Obesity a disease? Come on, really?

Let me start by saying I absolutely believe that some people’s struggle with their weight is a result of a specific disease. But as a personal trainer and fitness advocate, I know firsthand that lifestyle changes (nutrition and exercise choices) play a significant role in keeping obesity at bay for most people.

Last month the American Medical Association (AMA), the nation’s largest physician group, officially recognized obesity as a disease. Heavy debate has surrounded this issue for years.

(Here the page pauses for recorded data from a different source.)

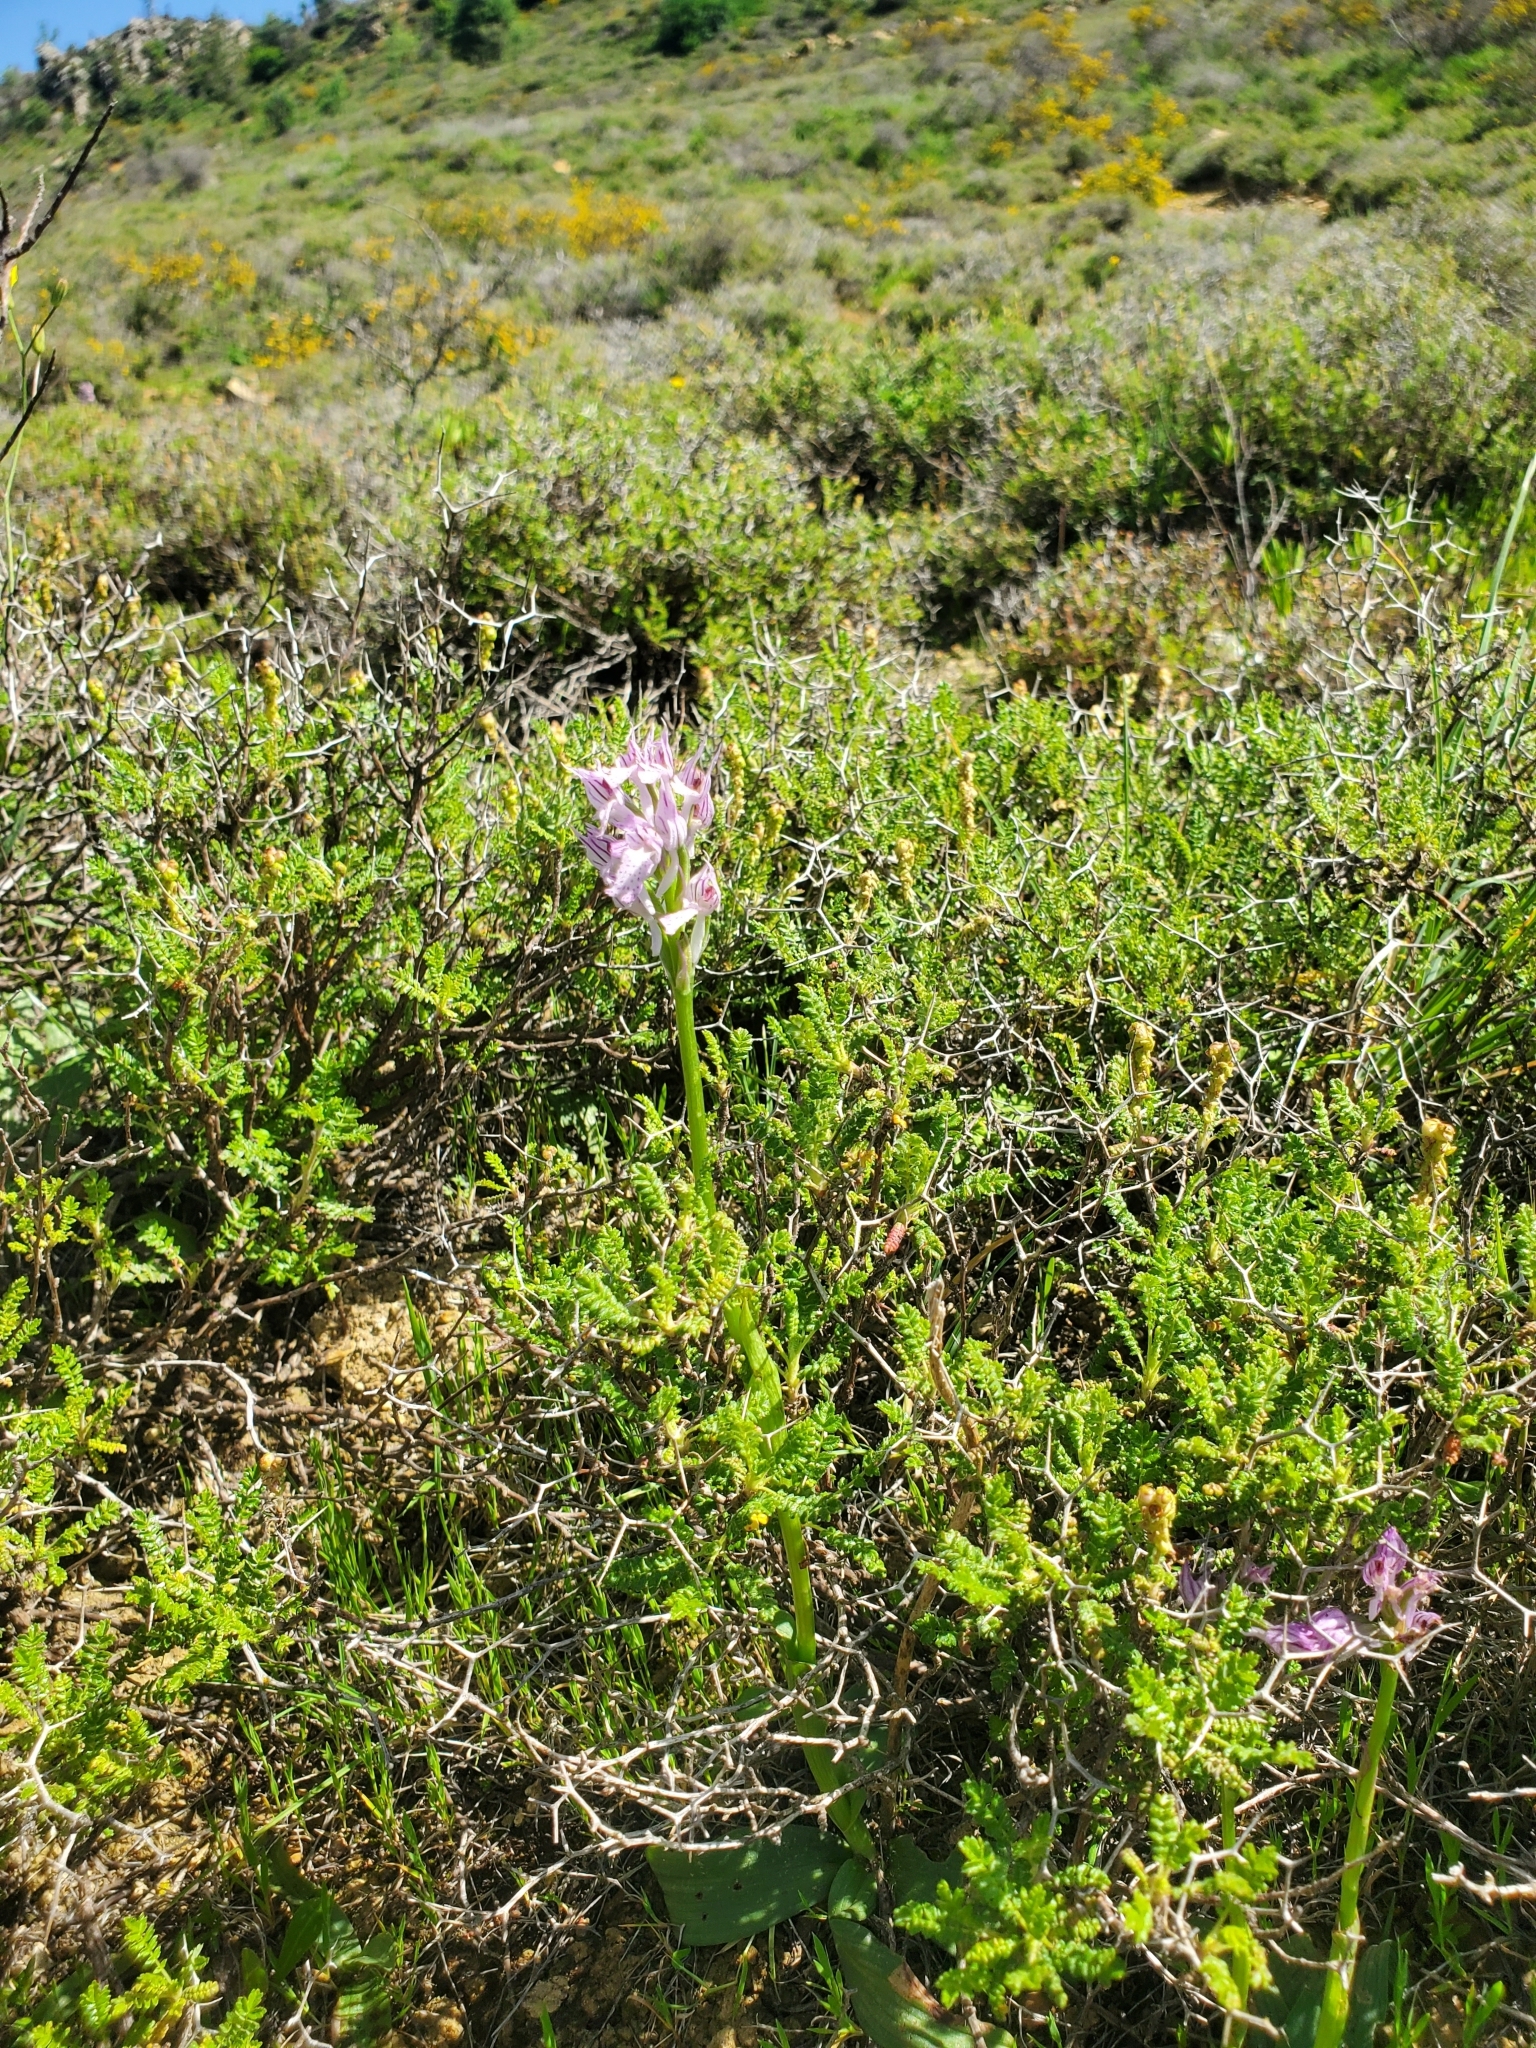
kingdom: Plantae
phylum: Tracheophyta
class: Liliopsida
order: Asparagales
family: Orchidaceae
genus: Neotinea
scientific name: Neotinea tridentata
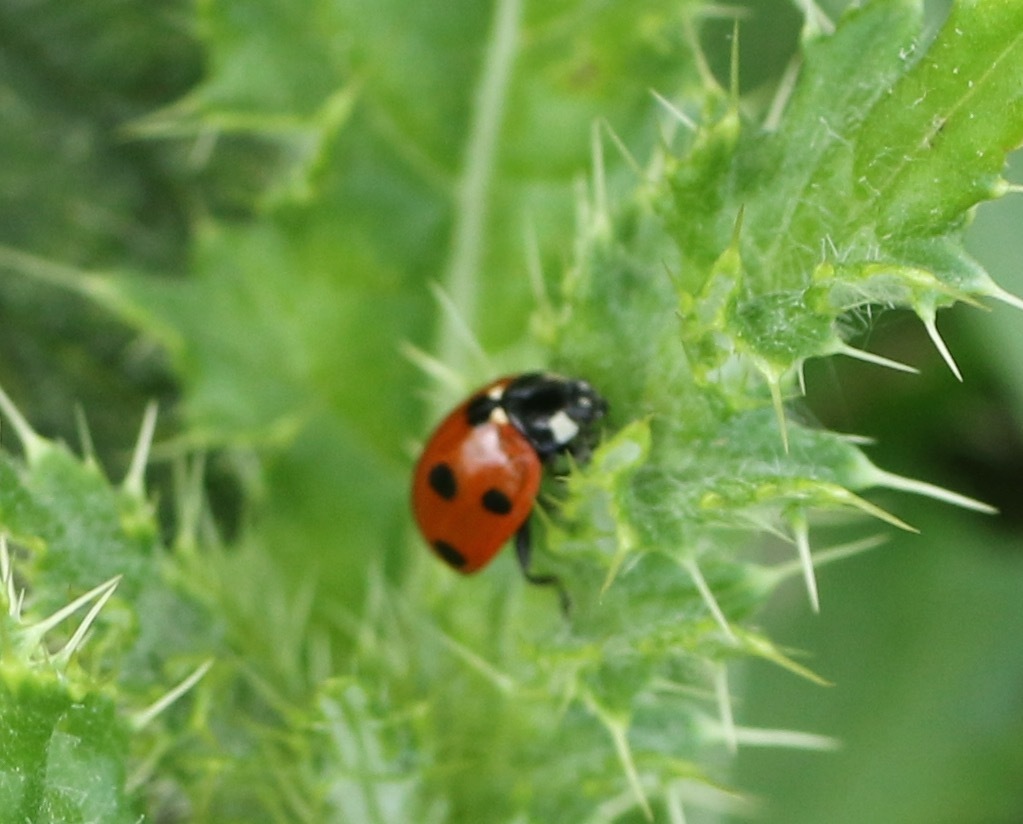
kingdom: Animalia
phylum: Arthropoda
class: Insecta
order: Coleoptera
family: Coccinellidae
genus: Coccinella
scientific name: Coccinella septempunctata
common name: Sevenspotted lady beetle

Proponents maintain that it will help focus medical attention on obesity and help remove the stigma that’s associated with it—changing the perception that it is simply the result of eating too much or exercising too little.  The political and financial implications are substantial as it could help improve reimbursement for obesity drugs, surgery and counseling. Obesity treatments already qualify as tax deductions.

The AMA’s Council on Science and Public Health, which was commissioned to study the issue last year recommended against obesity being considered a disease primarily because the measure usually used to define obesity, the body mass index (B.M.I.), is simplistic and flawed. Using this grossly inaccurate diagnostic tool, treatments might be given to some perfectly healthy people with high B.M.I.s while others with low B.M.I. and dangerous levels of body fat and metabolic problems might be overlooked.

“Medicalizing” obesity by declaring it a disease immediately classifies one-third of Americans as “diseased”(36% according to the Center for Disease Control). This designation will exponentially grow the number of treatments and surgeries (the obesity health market) and increase the financial toll on the economy. (I’m guessing the political pressure was “ big” on this given all the pharmaceutical and device companies (lapband) that will reap the profits.) Again, I’m not debating that some obese people suffer from very specific hormonal / glandular and metabolic conditions and require treatment. I’m questioning  the prudence of lumping all obese people into this general disease category, without being able to truly substantiate their disease status. Suddenly all obese people are victims, absolved not only of any personal responsibility for their condition, but also robbed of their personal efficacy to positively effect change  in their lives and their futures on a very basic level.

The obesity disease classification is in perfect sync with the “the take the easy way out, just give me a pill or schedule my surgery, victim mentality”.  This mindset is a pervasive, ugly and very real disease that is eating away at the spirit of our country.

Let’s face it; obesity / the diabetes epidemic  is not a disease that goes back through the ages.It is a condition of 21st Century Westernized Civilizations. What does that tell you? Clearly it is not a disease of the body; it is the disease of our culture and our minds. It’s our over indulgences – horrendous diets (fast, processed, junk foods) and our  under indulgence in an active lifestyle  (excessive inactivity tv, video games, desk jobs). Soda, high fructose corn syrup, refined sugar, MSG, these are some of the worst culprits. I’m not saying that the deck is not stacked against us – food scientists have been working for decades to create the addictions that keep us feeding our fixes. And now, big pharma, medical device and healthcare companies are joining with the mega food corporations in a gluttonous, greedy frenzy that is destroying our bodies, wallets & psyches. Let’s push back (from the table) together and regain our personal power, health and wellness. Quick, let’s do it before they classify laziness as a disease.